New methods for new data
Today, we are seeing a dramatic shift in what constitutes the data within which people can work. Machine learning allows statisticians and analysts to work with data considered too dimensional for standard estimation methods, such as online publications and reviews, images, and linguistic information. Statisticians could hardly examine such types of data for processes such as regression. In a 2016 study, however, the researchers used images from Google Street View to measure block-level income in New York and Boston. In addition, a 2013 research developed a model for using online publications to predict the outcome of hygiene inspections. So, we see how machine learning can augment the way we research today. Let’s look at this in more detail.
Traditional estimation methods, such as ordinary least squares (OLS), are already used to make predictions. So how does ML fit into this? To see this we go back to Sendhil Mullainathan and Jann Spiess’ job– which was written in 2017, when the first was teaching and the second was a doctoral student at Harvard University. The paper took an example, predicting house prices, for which they selected ten thousand owner-occupied houses (randomly selected) from the 2011 American Housing Survey metropolitan sample. They included 150 variables on the house and its location, such as the number of bedrooms. They used several tools (OLS and ML) to predict the values of log units on a separate set of 41,808 dwellings, for out-of-sample testing.
Applying OLS to this will require making specifically organized choices about which variables to include in the regression. Adding all the interactions between variables (eg between base area and number of bedrooms) is not feasible because it would consist of more regressors than data points. ML, however, automatically searches for such interactions. For example, in regression trees, the prediction function would take the form of a tree that would divide at each node, representing a variable. Such methods would allow researchers to construct a class of interactive functions.
One problem here is that a tree with these many interactions would lead to overfitting, that is, it wouldn’t be flexible enough to work with other datasets. This problem can be solved by what is called regularization. In the case of a regression tree, a tree of a certain depth will have to be chosen according to the compromise between a less good fit in the sample and a weaker overfit. This level of regularization will be selected by empirically adjusting the ML algorithm, creating an out-of-sample experiment within the original sample.
Thus, the choice of the ML-based prediction function involves two steps: selecting the best loss minimization function and finding the optimal level of complexity by adjusting it empirically. Trees and their departments are just one example. Mullainathan and Speiss said the technique would work with other ML tools such as neural networks. For their data, they tested this on various other ML methods, including FORESTS and LASSO, and found that they outperformed OLS (depth-adjusted shafts, however, were no more effective than OLS). Traditional OLS). The best prediction performance was seen by a set that ran several separate algorithms (the paper ran LASSO, tree, and forest). Thus, econometrics can guide design choices to help improve the quality of predictions.
There are, of course, a few issues associated with using ML here. The first is the absence of standard errors on the coefficients in ML approaches. Let’s see how this can be a problem: The Mullainathan-Spiess study randomly divided the sample of dwellings into ten equal partitions. After that, they re-estimated the LASSO predictor (with the regularizer kept fixed). The results showed a huge problem: a variable used by the LASSO model in one partition may be unused in another. There were very few stable patterns across the scores.
It doesn’t affect the accuracy of the prediction too much, but it doesn’t help decipher if two variables are highly correlated. In traditional estimation methods, these correlations result in significant standard errors. For this reason, although we can predict house prices accurately, we cannot use such ML models to answer questions such as whether a variable, for example the number of dining rooms, is not important. in this research simply because the LASSO regression did not use it. Regularization also poses problems: it allows the choice of less complex but potentially erroneous models. It could also raise concerns about the biases of the omitted variables.
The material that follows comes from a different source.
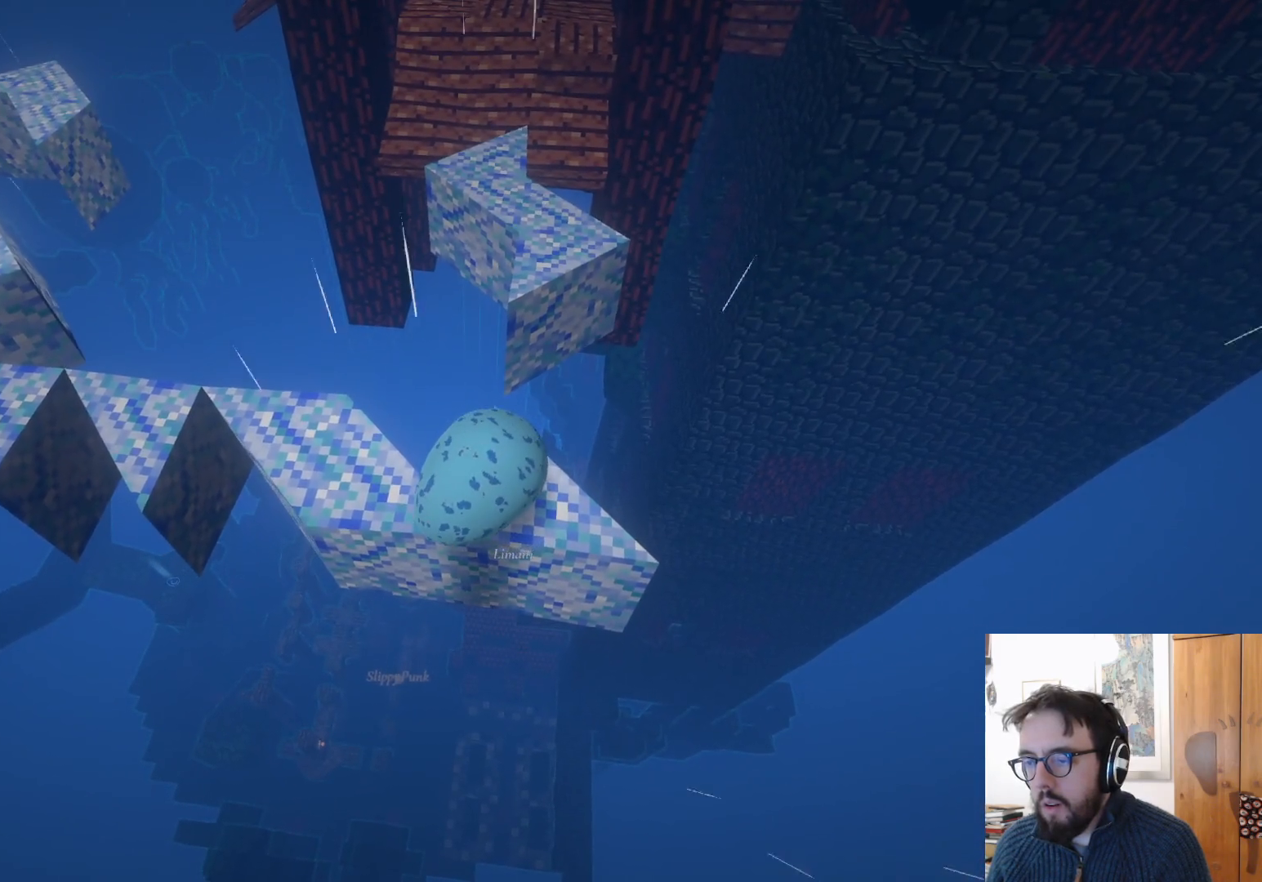
{"buttons": [], "left_stick": "up-left", "right_stick": "center", "events": [[167, "left_stick", "center"], [350, "left_stick", "up-left"]]}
Finally, it is essential to understand the type of problems ML solves. ML revolves around the prediction of a function y from the variable x. However, many economic applications revolve around the estimation of the parameter β which could underlie the relationship between x and y. ML algorithms are not built for this purpose. The danger here is to take an algorithm constructed for y = ŷ and assume that its value would have the properties associated with the estimate output.
Still, ML improves prediction, so one might benefit by looking for problems with larger consequences (i.e. situations where improved predictions have immense applied value).
One of these categories is one of the new data types (language, images) mentioned above. Analysis of this data involves prediction as a preprocessing step. This is particularly relevant in the presence of missing data on economic performance. For example, a 2016 study trained a neural network to predict local economic outcomes using satellite data in five African countries. Economists can also use such ML methods in political applications. An example provided by the Mullainathan and Spiess article was deciding which teacher to hire. This would involve a prediction task (deciphering the teacher’s added value) and help to make informed decisions. These tools therefore clearly show that AI and ML should not go unnoticed in today’s world.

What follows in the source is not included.